- Votre consigne -
Quels sont les anti-TNFa cités dans le texte sur le rhumatisme psoriasique ? Donnez pour chacun son nom commercial et son mode d'administration.

- Texte du document -
+ + + + +
Les traitements du rhumatisme psoriasique

Rédigé par Dr Lavie, 1 octobre 2013

Les traitements symptomatiques

Comme leur nom l’indique, ces traitements n’ont pour but que de soulager le patient de manière transitoire (durant la période d’effet du médicament).

Les antalgiques simples (Doliprane®, Diantalvic®, Topalgic®, Efferalgan Codéine® etc…) n’ont qu’une efficacité médiocre sur les douleurs.

Les anti-inflammatoires non stéroïdiens  (tels que l’Apranax®, le Voltarene®, le Bi-Profénid® etc… que l’on a souvent tendance à confondre avec les antalgiques) ont en revanche une efficacité beaucoup plus spectaculaire, sans pour autant risquer d’aggraver la maladie cutanée.

La corticothérapie par voie générale n’est pas indiquée le plus souvent, car elle risque de déstabiliser le psoriasis cutané, provoquant des poussées cutanées lors de la diminution des doses.

Les traitements de fond

Le Méthotrexate® est aujourd’hui le traitement de fond de référence dans le rhumatisme psoriasique. En effet, à la dose de 0,3mg/kg/semaine en une prise orale hebdomadaire, il permet d’avoir une efficacité démontrée sur les manifestations articulaires périphériques (atteintes des articulations des membres), ainsi que sur les manifestations cutanées. En revanche, l’efficacité du Méthotrexate® sur les atteintes inflammatoires rachidiennes n’a pas été démontrée.

Plus récemment, les biothérapies dirigée contre une protéine pro-inflammatoire appelée TNFa ont été étudiées dans cette maladie, avec des résultats spectaculaires : on les appelle « les anti-TNFa ». Ces médicaments sont au nombre de trois à être commercialisés dans le traitement du rhumatisme psoriasique. En termes d’efficacité ou de tolérance, aucune étude à ce jour n’a permis de mettre en évidence une quelconque différence entre ces différents traitements. Toutefois, il n’est pas rare qu’un patient donné réagisse mieux à tel traitement qu’avec tel autre… ce sont des variations individuelles dont on ne comprend pas très bien l’explication.

Les seules différences résident donc dans les modalités d’administrations de ces médicaments (puisque les prix de ces traitements sont identiques). L’infliximab (Rémicade®) se donne en perfusions réalisées toutes les 8 semaines en hospitalisation de jour. L’étanercept (Enbrel®), est lui administré par voie sous-cutanée une fois par semaine. L’adalimumab (Humira®), le dernier arrivé de cette famille de traitements, est administré par voie sous-cutanée toutes les deux semaines. Ces médicaments ont pour principal effet secondaire une augmentation des infections sévères. Il convient donc de les prescrire à bon escient, et de s’assurer de la justesse du diagnostic avant de le donner à un patient.

Il n’en reste pas moins que l’arrivée de ces nouveaux traitements sur le marché a littéralement révolutionné la prise en charge des patients atteints de rhumatisme psoriasique, en changeant le cours de leur maladie.
+ + + + +
- Données fournies -
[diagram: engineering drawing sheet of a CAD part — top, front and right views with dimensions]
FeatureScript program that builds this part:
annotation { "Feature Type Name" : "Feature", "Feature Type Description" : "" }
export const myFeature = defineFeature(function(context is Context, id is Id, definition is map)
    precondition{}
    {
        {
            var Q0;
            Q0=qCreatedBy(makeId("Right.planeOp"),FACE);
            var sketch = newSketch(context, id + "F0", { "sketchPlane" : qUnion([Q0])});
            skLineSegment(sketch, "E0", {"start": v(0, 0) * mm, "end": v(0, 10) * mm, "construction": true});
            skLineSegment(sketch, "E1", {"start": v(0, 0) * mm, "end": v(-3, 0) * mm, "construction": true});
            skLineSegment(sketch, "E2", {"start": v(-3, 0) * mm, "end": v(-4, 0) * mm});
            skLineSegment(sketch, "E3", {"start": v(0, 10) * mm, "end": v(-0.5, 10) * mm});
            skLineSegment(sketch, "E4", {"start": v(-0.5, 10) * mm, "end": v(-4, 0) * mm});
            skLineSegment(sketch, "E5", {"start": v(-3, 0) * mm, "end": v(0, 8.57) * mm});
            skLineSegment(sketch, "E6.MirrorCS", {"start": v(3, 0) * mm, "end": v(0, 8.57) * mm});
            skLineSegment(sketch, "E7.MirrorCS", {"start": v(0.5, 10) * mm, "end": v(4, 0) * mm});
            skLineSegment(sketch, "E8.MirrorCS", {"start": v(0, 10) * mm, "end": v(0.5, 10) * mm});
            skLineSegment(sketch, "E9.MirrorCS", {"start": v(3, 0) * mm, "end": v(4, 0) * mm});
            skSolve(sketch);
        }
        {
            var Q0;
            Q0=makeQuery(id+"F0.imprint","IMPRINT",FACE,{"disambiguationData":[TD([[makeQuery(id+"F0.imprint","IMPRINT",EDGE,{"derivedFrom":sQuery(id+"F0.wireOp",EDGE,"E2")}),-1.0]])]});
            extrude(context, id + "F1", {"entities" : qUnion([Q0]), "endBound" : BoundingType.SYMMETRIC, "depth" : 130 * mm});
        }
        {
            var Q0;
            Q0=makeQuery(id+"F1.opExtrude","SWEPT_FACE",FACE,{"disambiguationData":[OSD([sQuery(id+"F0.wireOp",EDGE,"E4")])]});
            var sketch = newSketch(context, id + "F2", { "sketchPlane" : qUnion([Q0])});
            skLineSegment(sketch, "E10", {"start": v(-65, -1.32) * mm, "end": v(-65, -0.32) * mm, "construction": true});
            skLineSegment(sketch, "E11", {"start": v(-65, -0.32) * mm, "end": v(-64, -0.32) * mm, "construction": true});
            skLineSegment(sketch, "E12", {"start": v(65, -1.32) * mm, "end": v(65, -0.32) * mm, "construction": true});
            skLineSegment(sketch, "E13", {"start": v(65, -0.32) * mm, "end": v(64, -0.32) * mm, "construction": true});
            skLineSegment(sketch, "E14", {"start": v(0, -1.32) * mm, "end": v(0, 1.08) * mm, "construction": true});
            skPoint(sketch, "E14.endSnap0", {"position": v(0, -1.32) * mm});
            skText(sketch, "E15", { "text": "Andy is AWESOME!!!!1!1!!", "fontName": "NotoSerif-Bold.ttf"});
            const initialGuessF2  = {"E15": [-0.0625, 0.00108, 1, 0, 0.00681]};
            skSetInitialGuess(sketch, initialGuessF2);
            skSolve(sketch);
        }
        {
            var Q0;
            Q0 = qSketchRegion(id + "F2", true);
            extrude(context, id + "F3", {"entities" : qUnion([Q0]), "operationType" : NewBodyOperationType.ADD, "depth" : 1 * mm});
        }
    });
+ + + + +
- Corrigé -
- Infliximab (Rémicade®) : perfusions toutes les 8 semaines en hospitalisation de jour
- Étanercept (Enbrel®) : voie sous-cutanée, une fois par semaine
- Adalimumab (Humira®) : voie sous-cutanée, toutes les deux semaines